Saturday, March 4, 2023 - 11:00am to 12:30pm

Event Location: 

  • West Campus Point Faculty Housing Outdoor Plaza

Event Price: 

Free

Event Contact: 

Mattie Webb

mattie@ucsb.edu

On Saturday, March 4, the Center for Cold War Studies and International History (CCWS) and the Cold War Working Group (CWWG) will host an in-person workshop at the West Campus Point faculty housing community's outdoor plaza (11am-12:30pm). We will be reading and discussing a paper, "Forging an International Backstop: Commercial Banking, Foreign Policy, and the Empowerment of the IMF, 1973 – 1981," by Nick Cohen, a doctoral candidate in the UCSB History Department.
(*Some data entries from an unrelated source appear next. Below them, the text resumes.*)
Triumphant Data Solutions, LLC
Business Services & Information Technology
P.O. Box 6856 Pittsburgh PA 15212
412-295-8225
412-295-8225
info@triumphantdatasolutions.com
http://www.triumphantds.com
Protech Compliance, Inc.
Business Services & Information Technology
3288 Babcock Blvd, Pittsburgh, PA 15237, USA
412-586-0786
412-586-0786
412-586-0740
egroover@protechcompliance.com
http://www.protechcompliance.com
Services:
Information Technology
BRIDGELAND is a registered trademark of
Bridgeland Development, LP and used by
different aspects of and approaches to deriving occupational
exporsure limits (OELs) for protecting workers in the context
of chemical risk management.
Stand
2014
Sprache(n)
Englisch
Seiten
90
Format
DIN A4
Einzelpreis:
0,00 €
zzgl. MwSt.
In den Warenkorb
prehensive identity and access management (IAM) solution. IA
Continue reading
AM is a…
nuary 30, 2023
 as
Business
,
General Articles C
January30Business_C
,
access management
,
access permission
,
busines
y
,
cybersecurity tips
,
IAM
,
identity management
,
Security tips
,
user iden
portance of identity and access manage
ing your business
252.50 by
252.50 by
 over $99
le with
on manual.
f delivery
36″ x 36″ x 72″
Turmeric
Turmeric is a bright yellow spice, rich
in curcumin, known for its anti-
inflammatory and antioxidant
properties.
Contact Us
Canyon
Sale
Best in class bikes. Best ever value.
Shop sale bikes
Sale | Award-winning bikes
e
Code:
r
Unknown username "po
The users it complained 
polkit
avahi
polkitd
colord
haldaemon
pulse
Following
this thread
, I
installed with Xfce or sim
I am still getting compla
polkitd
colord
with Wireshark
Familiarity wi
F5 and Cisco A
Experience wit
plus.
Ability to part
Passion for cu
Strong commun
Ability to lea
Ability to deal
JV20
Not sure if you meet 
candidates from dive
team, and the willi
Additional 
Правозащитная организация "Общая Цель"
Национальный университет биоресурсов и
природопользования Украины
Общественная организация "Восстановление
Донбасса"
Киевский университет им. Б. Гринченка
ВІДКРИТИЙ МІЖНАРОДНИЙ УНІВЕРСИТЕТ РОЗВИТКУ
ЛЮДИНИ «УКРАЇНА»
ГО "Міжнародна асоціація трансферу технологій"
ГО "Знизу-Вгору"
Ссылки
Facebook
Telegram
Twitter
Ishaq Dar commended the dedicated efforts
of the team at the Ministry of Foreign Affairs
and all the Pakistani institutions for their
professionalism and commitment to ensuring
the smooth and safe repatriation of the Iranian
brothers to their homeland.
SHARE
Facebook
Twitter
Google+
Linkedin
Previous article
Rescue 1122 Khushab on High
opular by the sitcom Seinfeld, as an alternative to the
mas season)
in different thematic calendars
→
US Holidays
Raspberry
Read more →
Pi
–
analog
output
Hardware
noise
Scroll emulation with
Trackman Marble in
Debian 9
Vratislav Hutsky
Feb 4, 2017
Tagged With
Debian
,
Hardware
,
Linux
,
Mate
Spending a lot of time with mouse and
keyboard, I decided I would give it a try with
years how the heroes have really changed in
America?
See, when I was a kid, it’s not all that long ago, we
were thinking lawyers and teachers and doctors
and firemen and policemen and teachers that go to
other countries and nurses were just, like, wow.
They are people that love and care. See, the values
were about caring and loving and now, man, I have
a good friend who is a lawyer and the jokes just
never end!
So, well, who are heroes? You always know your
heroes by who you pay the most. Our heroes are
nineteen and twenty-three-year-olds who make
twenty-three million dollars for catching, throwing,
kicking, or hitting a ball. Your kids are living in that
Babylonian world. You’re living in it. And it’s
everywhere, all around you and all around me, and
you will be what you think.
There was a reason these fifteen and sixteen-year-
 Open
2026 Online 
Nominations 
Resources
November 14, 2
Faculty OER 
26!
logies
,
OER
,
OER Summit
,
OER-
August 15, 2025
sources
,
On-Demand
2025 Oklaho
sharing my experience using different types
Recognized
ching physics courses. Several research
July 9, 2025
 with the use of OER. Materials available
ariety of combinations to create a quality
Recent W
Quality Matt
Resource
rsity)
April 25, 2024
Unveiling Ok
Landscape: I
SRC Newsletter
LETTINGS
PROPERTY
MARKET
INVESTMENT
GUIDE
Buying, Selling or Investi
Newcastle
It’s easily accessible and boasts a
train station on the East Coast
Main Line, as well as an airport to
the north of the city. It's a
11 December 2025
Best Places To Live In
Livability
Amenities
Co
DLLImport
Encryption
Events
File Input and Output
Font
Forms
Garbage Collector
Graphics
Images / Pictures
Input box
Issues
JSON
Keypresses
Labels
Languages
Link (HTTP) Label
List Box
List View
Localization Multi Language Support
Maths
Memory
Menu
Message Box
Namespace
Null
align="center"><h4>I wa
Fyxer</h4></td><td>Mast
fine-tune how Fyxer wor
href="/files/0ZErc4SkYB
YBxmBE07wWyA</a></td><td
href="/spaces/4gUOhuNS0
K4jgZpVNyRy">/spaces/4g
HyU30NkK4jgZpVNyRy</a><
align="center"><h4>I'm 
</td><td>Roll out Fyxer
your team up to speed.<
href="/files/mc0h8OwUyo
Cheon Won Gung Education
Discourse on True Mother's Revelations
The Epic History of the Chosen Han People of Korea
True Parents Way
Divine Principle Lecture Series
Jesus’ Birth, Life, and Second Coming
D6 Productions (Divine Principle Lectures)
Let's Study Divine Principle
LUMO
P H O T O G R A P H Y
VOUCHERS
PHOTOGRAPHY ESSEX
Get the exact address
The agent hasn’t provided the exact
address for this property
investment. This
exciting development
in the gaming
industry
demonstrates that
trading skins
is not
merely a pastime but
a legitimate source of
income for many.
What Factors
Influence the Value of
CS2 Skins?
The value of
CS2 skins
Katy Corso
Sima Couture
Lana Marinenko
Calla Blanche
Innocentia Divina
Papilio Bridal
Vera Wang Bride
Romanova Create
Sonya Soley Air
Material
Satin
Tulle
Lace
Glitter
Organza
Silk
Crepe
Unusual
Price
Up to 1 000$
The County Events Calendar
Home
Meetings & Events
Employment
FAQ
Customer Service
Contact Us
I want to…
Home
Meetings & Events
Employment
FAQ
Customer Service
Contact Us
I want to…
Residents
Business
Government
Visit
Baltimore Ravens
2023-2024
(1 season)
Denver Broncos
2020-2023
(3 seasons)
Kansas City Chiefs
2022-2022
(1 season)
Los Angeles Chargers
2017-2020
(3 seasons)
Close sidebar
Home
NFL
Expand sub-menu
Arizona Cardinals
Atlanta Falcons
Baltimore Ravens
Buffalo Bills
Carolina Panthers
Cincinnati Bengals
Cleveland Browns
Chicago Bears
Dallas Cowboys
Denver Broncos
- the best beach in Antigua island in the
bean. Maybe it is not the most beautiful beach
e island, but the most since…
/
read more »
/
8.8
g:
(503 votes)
How were the practice and image of commercial banking reinvented alongside the expansion and empowerment of the International Monetary Fund in the decade preceding the global debt crisis of the 1980s? Historians of both business and foreign relations in the 1970s have rightly emphasized the instrumental role played by the Oil Shocks in facilitating the resurgence of global finance and remaking the global balance of power in an era of interdependence. Examining the history of US commercial banking alongside the rise of the IMF, this paper argues that global financialization was also contingent upon a sort of Polanyian double-movement, in which the explosion in the size and power of private international capital markets relied on the concurrent empowerment of the international institution meant to backstop such lending. In the wake of the first oil shock, commercial banks doubled down on the lucrative new business of lending to developing nations in the global south and eastern bloc eager for funds to cope with ballooning balance-of-payments deficits. In response to this same balance-of-payments problem, the IMF began to increase in size and capability through the introduction and gradual expansion of the so-called “Witteveen Facility.”

By examining political debates in the United States concerning the regulation of international finance this paper demonstrates that for US policymakers questions over US contributions to the IMF and the role of private American banks overseas were often one in the same. By the end of the 1970s, moreover, commercial bankers had become some of the most vocal advocates for expanding IMF resources. By examining archival material from the Carter administration and the IMF, the papers of notorious Citibank chief Walter Wriston, and congressional records, this paper straddles the line between political economy and diplomatic history.